* _Task brief_
Rewrite the material below with every "scientific name" changed to "species name", leaving everything else as it is.

(Dataset records)

--- begin ---

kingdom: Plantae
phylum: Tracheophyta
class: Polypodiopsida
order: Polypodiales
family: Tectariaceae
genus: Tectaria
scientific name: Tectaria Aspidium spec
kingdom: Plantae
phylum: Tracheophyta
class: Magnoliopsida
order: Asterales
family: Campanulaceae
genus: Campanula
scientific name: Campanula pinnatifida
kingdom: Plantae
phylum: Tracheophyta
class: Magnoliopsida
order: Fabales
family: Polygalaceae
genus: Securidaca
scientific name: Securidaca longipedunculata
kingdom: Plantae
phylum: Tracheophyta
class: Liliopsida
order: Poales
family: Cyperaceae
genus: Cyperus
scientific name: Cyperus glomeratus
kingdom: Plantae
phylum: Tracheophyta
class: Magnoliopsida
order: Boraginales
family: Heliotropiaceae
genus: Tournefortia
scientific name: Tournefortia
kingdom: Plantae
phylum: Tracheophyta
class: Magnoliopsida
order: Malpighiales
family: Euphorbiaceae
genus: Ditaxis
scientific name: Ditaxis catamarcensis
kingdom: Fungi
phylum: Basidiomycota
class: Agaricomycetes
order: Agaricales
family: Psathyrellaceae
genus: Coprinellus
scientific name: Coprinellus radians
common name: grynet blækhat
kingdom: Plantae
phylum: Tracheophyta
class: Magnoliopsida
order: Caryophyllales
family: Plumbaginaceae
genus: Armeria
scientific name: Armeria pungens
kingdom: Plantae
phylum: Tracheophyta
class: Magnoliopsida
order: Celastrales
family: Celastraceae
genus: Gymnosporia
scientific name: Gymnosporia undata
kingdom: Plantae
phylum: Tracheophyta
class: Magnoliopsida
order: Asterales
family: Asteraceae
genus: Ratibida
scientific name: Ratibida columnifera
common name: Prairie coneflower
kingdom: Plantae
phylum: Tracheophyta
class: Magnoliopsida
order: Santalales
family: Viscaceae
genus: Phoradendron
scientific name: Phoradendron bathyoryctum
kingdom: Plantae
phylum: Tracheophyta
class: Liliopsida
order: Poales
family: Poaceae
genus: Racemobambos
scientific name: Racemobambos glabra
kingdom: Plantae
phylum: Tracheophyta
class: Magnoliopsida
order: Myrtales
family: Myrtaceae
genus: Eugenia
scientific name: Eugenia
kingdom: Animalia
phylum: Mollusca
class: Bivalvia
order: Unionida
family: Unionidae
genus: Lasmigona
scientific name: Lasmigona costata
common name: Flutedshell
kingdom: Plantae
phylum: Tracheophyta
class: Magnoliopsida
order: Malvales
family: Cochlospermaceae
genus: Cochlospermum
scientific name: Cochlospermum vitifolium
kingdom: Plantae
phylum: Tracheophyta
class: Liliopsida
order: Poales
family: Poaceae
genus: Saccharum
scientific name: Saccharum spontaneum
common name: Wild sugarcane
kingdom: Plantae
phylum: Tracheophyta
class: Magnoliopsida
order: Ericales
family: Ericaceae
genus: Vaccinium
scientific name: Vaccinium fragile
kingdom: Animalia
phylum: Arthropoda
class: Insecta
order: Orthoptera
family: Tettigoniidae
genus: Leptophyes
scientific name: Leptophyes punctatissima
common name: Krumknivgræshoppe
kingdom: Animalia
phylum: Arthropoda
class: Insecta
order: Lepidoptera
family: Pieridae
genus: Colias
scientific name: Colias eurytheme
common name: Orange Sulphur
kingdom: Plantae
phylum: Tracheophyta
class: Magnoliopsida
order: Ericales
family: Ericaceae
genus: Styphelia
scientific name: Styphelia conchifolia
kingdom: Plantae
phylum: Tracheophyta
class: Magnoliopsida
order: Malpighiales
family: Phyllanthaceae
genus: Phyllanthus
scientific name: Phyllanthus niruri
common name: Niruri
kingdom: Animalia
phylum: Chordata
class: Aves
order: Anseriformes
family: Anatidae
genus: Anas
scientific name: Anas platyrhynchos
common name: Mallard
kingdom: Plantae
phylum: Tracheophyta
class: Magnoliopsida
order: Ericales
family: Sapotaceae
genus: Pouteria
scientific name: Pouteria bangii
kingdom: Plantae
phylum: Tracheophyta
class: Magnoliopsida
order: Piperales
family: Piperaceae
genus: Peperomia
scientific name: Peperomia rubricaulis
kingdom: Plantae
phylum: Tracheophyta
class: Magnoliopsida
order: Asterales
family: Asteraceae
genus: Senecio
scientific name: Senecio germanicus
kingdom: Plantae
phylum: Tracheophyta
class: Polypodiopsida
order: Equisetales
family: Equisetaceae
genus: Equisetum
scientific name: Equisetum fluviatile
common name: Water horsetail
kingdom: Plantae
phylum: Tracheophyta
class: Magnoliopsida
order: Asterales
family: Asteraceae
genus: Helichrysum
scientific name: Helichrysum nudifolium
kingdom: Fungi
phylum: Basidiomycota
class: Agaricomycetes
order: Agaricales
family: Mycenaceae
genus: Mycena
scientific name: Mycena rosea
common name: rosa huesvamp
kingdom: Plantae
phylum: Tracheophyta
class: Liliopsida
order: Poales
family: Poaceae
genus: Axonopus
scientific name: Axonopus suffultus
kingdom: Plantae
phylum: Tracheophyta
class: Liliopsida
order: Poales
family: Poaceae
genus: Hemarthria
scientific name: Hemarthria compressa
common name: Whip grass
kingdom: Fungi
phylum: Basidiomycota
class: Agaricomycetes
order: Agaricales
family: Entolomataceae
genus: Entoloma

--- end ---

* _Reply_
kingdom: Plantae
phylum: Tracheophyta
class: Polypodiopsida
order: Polypodiales
family: Tectariaceae
genus: Tectaria
species name: Tectaria Aspidium spec
kingdom: Plantae
phylum: Tracheophyta
class: Magnoliopsida
order: Asterales
family: Campanulaceae
genus: Campanula
species name: Campanula pinnatifida
kingdom: Plantae
phylum: Tracheophyta
class: Magnoliopsida
order: Fabales
family: Polygalaceae
genus: Securidaca
species name: Securidaca longipedunculata
kingdom: Plantae
phylum: Tracheophyta
class: Liliopsida
order: Poales
family: Cyperaceae
genus: Cyperus
species name: Cyperus glomeratus
kingdom: Plantae
phylum: Tracheophyta
class: Magnoliopsida
order: Boraginales
family: Heliotropiaceae
genus: Tournefortia
species name: Tournefortia
kingdom: Plantae
phylum: Tracheophyta
class: Magnoliopsida
order: Malpighiales
family: Euphorbiaceae
genus: Ditaxis
species name: Ditaxis catamarcensis
kingdom: Fungi
phylum: Basidiomycota
class: Agaricomycetes
order: Agaricales
family: Psathyrellaceae
genus: Coprinellus
species name: Coprinellus radians
common name: grynet blækhat
kingdom: Plantae
phylum: Tracheophyta
class: Magnoliopsida
order: Caryophyllales
family: Plumbaginaceae
genus: Armeria
species name: Armeria pungens
kingdom: Plantae
phylum: Tracheophyta
class: Magnoliopsida
order: Celastrales
family: Celastraceae
genus: Gymnosporia
species name: Gymnosporia undata
kingdom: Plantae
phylum: Tracheophyta
class: Magnoliopsida
order: Asterales
family: Asteraceae
genus: Ratibida
species name: Ratibida columnifera
common name: Prairie coneflower
kingdom: Plantae
phylum: Tracheophyta
class: Magnoliopsida
order: Santalales
family: Viscaceae
genus: Phoradendron
species name: Phoradendron bathyoryctum
kingdom: Plantae
phylum: Tracheophyta
class: Liliopsida
order: Poales
family: Poaceae
genus: Racemobambos
species name: Racemobambos glabra
kingdom: Plantae
phylum: Tracheophyta
class: Magnoliopsida
order: Myrtales
family: Myrtaceae
genus: Eugenia
species name: Eugenia
kingdom: Animalia
phylum: Mollusca
class: Bivalvia
order: Unionida
family: Unionidae
genus: Lasmigona
species name: Lasmigona costata
common name: Flutedshell
kingdom: Plantae
phylum: Tracheophyta
class: Magnoliopsida
order: Malvales
family: Cochlospermaceae
genus: Cochlospermum
species name: Cochlospermum vitifolium
kingdom: Plantae
phylum: Tracheophyta
class: Liliopsida
order: Poales
family: Poaceae
genus: Saccharum
species name: Saccharum spontaneum
common name: Wild sugarcane
kingdom: Plantae
phylum: Tracheophyta
class: Magnoliopsida
order: Ericales
family: Ericaceae
genus: Vaccinium
species name: Vaccinium fragile
kingdom: Animalia
phylum: Arthropoda
class: Insecta
order: Orthoptera
family: Tettigoniidae
genus: Leptophyes
species name: Leptophyes punctatissima
common name: Krumknivgræshoppe
kingdom: Animalia
phylum: Arthropoda
class: Insecta
order: Lepidoptera
family: Pieridae
genus: Colias
species name: Colias eurytheme
common name: Orange Sulphur
kingdom: Plantae
phylum: Tracheophyta
class: Magnoliopsida
order: Ericales
family: Ericaceae
genus: Styphelia
species name: Styphelia conchifolia
kingdom: Plantae
phylum: Tracheophyta
class: Magnoliopsida
order: Malpighiales
family: Phyllanthaceae
genus: Phyllanthus
species name: Phyllanthus niruri
common name: Niruri
kingdom: Animalia
phylum: Chordata
class: Aves
order: Anseriformes
family: Anatidae
genus: Anas
species name: Anas platyrhynchos
common name: Mallard
kingdom: Plantae
phylum: Tracheophyta
class: Magnoliopsida
order: Ericales
family: Sapotaceae
genus: Pouteria
species name: Pouteria bangii
kingdom: Plantae
phylum: Tracheophyta
class: Magnoliopsida
order: Piperales
family: Piperaceae
genus: Peperomia
species name: Peperomia rubricaulis
kingdom: Plantae
phylum: Tracheophyta
class: Magnoliopsida
order: Asterales
family: Asteraceae
genus: Senecio
species name: Senecio germanicus
kingdom: Plantae
phylum: Tracheophyta
class: Polypodiopsida
order: Equisetales
family: Equisetaceae
genus: Equisetum
species name: Equisetum fluviatile
common name: Water horsetail
kingdom: Plantae
phylum: Tracheophyta
class: Magnoliopsida
order: Asterales
family: Asteraceae
genus: Helichrysum
species name: Helichrysum nudifolium
kingdom: Fungi
phylum: Basidiomycota
class: Agaricomycetes
order: Agaricales
family: Mycenaceae
genus: Mycena
species name: Mycena rosea
common name: rosa huesvamp
kingdom: Plantae
phylum: Tracheophyta
class: Liliopsida
order: Poales
family: Poaceae
genus: Axonopus
species name: Axonopus suffultus
kingdom: Plantae
phylum: Tracheophyta
class: Liliopsida
order: Poales
family: Poaceae
genus: Hemarthria
species name: Hemarthria compressa
common name: Whip grass
kingdom: Fungi
phylum: Basidiomycota
class: Agaricomycetes
order: Agaricales
family: Entolomataceae
genus: Entoloma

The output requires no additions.